Piłkarze z Zabrza przez całe spotkanie polowali na nogi bramkostrzelnego napastnika. Wreszcie w 72. minucie meczu Hajto przypomniał kibicom, kto jest największym brutalem ekstraklasy. "Gianni" najpierw szarpał się z Ivanovskim, a gdy ten padł na murawę, wymierzył mu kopniaka, za co dostał czerwoną kartkę.
- Hajto mocno nadepnął mi na udo, kiedy leżałem na murawie. Nie wiem, dlaczego tak się zachował, a sędzia postąpił właściwie, wyrzucając go z boiska - uważa macedoński snajper, dzięki któremu "Czarne Koszule" wygrały 2:0.
Były reprezentant Polski po raz kolejny wyleciał z boiska po bezmyślnym i brutalnym faulu. 9 listopada dostał "czerwień" w meczu z Odrą. Wtedy nie przyznał się do winy.
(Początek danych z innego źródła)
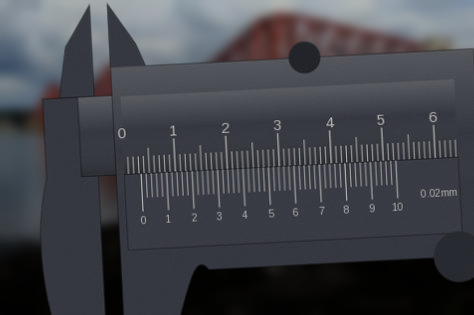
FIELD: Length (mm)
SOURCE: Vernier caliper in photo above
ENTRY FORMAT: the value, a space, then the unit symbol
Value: 3.4 mm
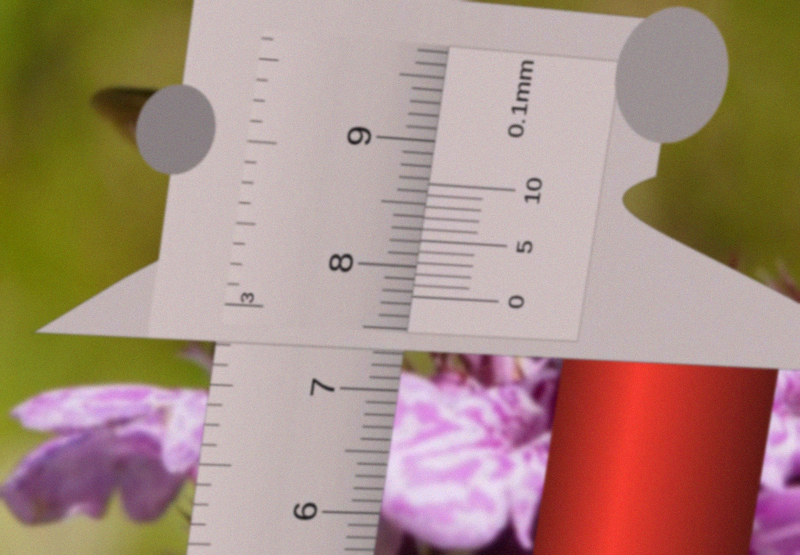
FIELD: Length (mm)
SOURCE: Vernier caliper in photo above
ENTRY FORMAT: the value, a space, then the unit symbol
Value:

Tym razem było identycznie.
- Zobaczcie sobie na powtórkach, czy to była dobra decyzja - przekonywał dziennikarzy. - Po meczu w pokoju sędziów pan obserwator powiedział mi, że powinienem świecić na boisku przykładem. To ja go zapytałem, co gorszy przykład daje - moja czerwona kartka czy 150 podejrzanych osób we Wrocławiu.
I Hajtę, i pozostałych piłkarzy zabrzańskiego klubu ostro skrytykował trener Henryk Kasperczak, który po spotkaniu nie przebierał w słowach. I nic dziwnego. To już dziesiąta porażka Górnika w tym sezonie.
- Tomek postąpił po prostu głupio - stwierdził Kasperczak. - W trudnej sytuacji poważnie osłabił zespół. O samobóju Smirnovsa nawet nie mówię, bo to poważny indywidualny błąd. Z naszą grą jest jak z kuponem totolotka. Jeśli trafi się szóstkę, to wszystko idzie jak z płatka. Gorzej, gdy się przegra. Wtedy trzeba próbować dalej, a nie zawsze wszystko wychodzi tak, jak się chce. Zimą w drużynie będą duże zmiany, to oczywiste.